Determine how many lines of the data below contain the string "page", treating uppercase and lowercase letters as distinct, and reply with the number alone.

--- INPUT DATA ---
◇ ◇ ◇ ◇
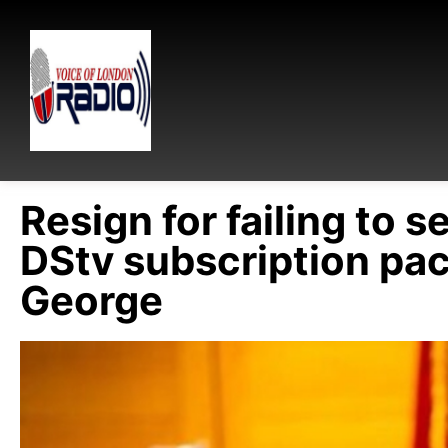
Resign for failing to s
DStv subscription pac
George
◇ ◇ ◇ ◇
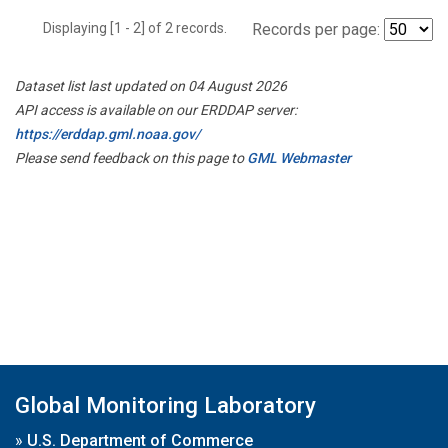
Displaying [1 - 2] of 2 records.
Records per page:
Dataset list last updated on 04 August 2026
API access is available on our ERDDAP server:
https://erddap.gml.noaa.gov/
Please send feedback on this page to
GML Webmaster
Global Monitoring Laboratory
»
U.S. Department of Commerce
◇ ◇ ◇ ◇
--- REPLY TO THE EXERCISE ---
2